◆ **Exercise objective**
What you return should be the complete data below, word for word, with no pictures in it.
= = = = = = =
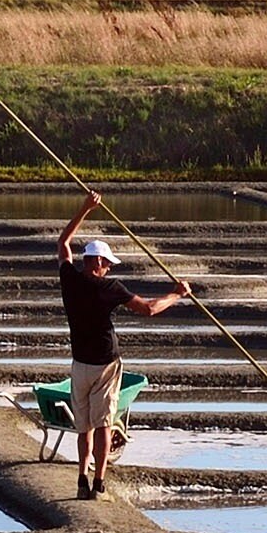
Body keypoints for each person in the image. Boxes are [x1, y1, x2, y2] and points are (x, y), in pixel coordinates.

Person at [56, 192, 192, 498]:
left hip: (80, 363)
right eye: (107, 264)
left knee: (84, 427)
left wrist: (85, 209)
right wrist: (177, 294)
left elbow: (63, 242)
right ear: (100, 262)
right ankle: (99, 482)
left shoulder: (70, 279)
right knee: (104, 424)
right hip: (105, 362)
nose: (108, 269)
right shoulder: (109, 287)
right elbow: (149, 309)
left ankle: (81, 479)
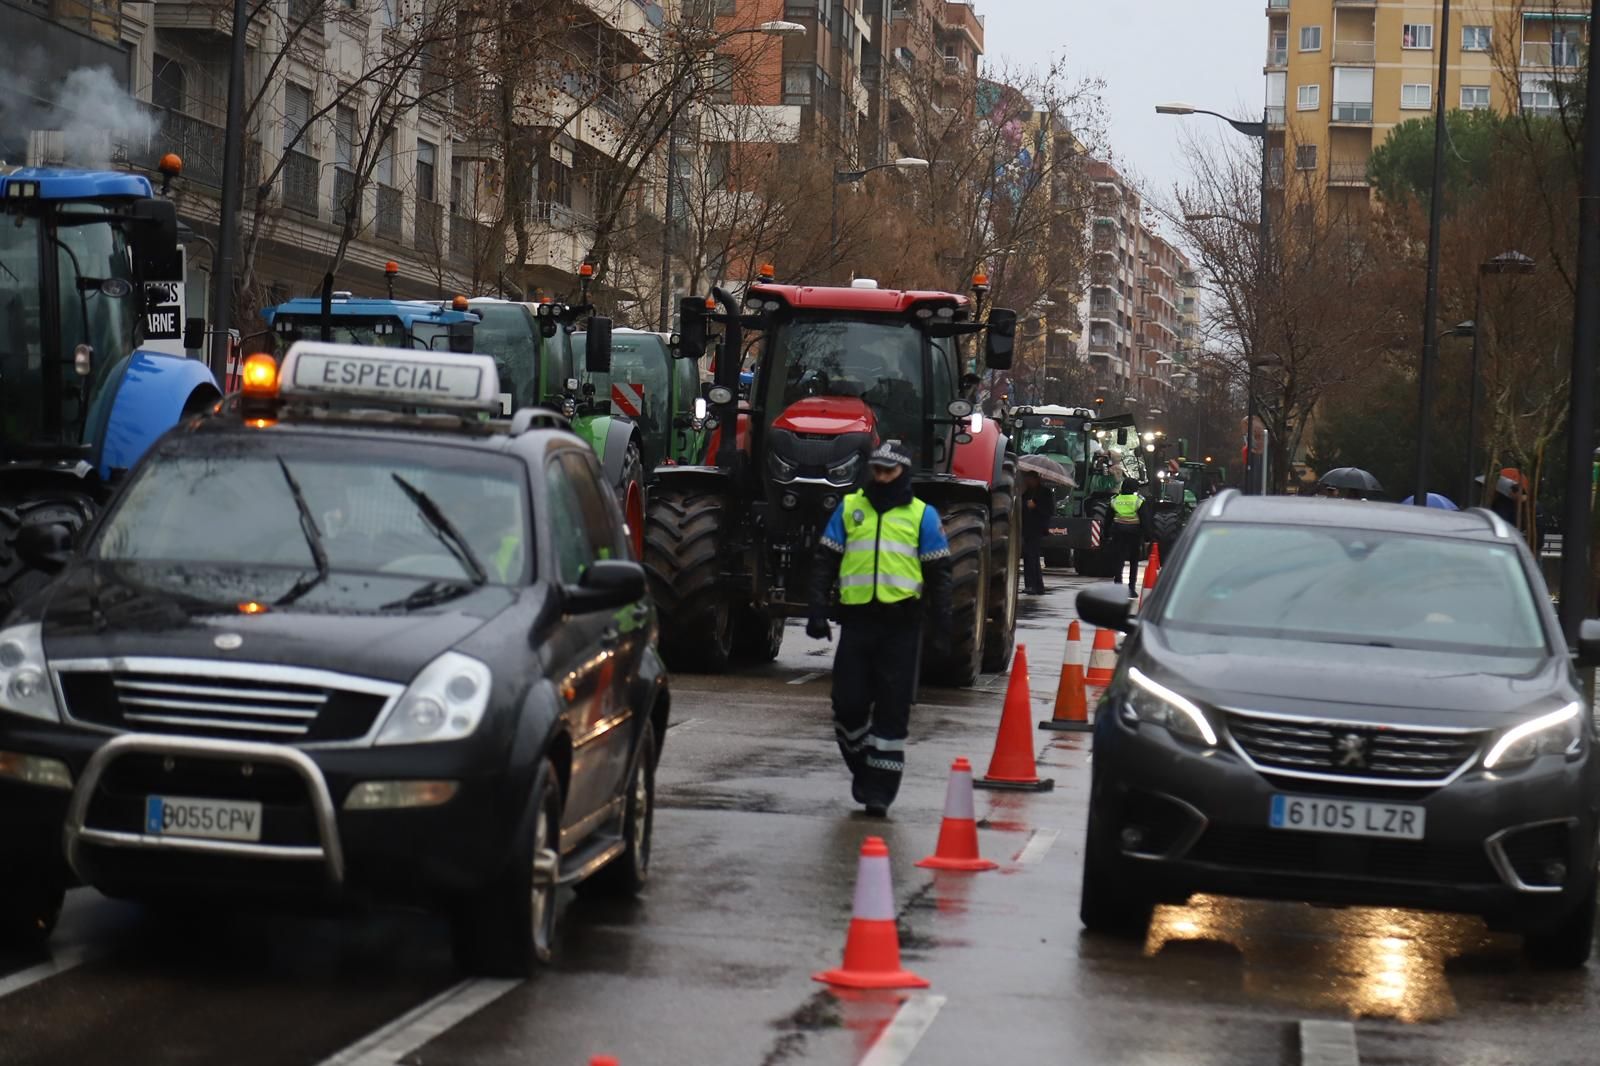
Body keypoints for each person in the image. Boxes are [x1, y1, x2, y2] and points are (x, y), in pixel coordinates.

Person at [807, 441, 953, 817]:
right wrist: (818, 610)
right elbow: (826, 559)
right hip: (857, 623)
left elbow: (940, 576)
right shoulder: (851, 508)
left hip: (902, 628)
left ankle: (880, 793)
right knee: (847, 704)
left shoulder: (923, 516)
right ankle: (863, 764)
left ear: (902, 472)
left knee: (892, 711)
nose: (882, 477)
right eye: (877, 470)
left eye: (889, 471)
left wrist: (942, 625)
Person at [1108, 476, 1148, 597]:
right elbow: (1144, 519)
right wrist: (1147, 536)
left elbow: (1108, 518)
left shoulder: (1114, 500)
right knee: (1133, 561)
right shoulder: (1139, 501)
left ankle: (1118, 586)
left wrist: (1106, 533)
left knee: (1118, 560)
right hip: (1134, 534)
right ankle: (1131, 588)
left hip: (1118, 533)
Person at [1019, 468, 1052, 595]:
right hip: (1027, 528)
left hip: (1037, 528)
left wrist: (1036, 507)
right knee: (1031, 557)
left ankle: (1032, 586)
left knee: (1031, 556)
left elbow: (1048, 510)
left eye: (1029, 479)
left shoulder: (1045, 492)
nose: (1027, 482)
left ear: (1036, 479)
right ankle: (1037, 586)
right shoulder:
= = = = = = =
◆ **Exercise output**
Body keypoints for each person in the image. Boxes are [x1, y1, x2, y2] and points are (x, y), in pixel coordinates.

Person at [56, 192, 192, 498]:
left hip: (80, 363)
right eye: (107, 264)
left knee: (84, 427)
left wrist: (85, 209)
right wrist: (177, 294)
left elbow: (63, 242)
right ear: (100, 262)
right ankle: (99, 482)
left shoulder: (70, 279)
right knee: (104, 424)
right hip: (105, 362)
nose: (108, 269)
right shoulder: (109, 287)
right elbow: (149, 309)
left ankle: (81, 479)
Body keypoints for each person in the image. Boxes are [x1, y1, x2, y2] and points are (x, y), in pixel coordinates.

Person at [807, 441, 953, 817]:
right wrist: (818, 610)
right elbow: (826, 559)
right hip: (857, 623)
left elbow: (940, 576)
right shoulder: (851, 508)
left hip: (902, 628)
left ankle: (880, 793)
right knee: (847, 704)
left shoulder: (923, 516)
right ankle: (863, 764)
left ear: (902, 472)
left knee: (892, 711)
nose: (882, 477)
right eye: (877, 470)
left eye: (889, 471)
left wrist: (942, 625)
Person at [1108, 476, 1148, 597]:
right elbow: (1144, 519)
right wrist: (1147, 536)
left elbow: (1108, 518)
left shoulder: (1114, 500)
right knee: (1133, 561)
right shoulder: (1139, 501)
left ankle: (1118, 586)
left wrist: (1106, 533)
left knee: (1118, 560)
right hip: (1134, 534)
right ankle: (1131, 588)
left hip: (1118, 533)
Person at [1019, 468, 1052, 595]:
right hip: (1027, 528)
left hip: (1037, 528)
left wrist: (1036, 507)
right knee: (1031, 557)
left ankle: (1032, 586)
left knee: (1031, 556)
left elbow: (1048, 510)
left eye: (1029, 479)
left shoulder: (1045, 492)
nose: (1027, 482)
left ear: (1036, 479)
right ankle: (1037, 586)
right shoulder:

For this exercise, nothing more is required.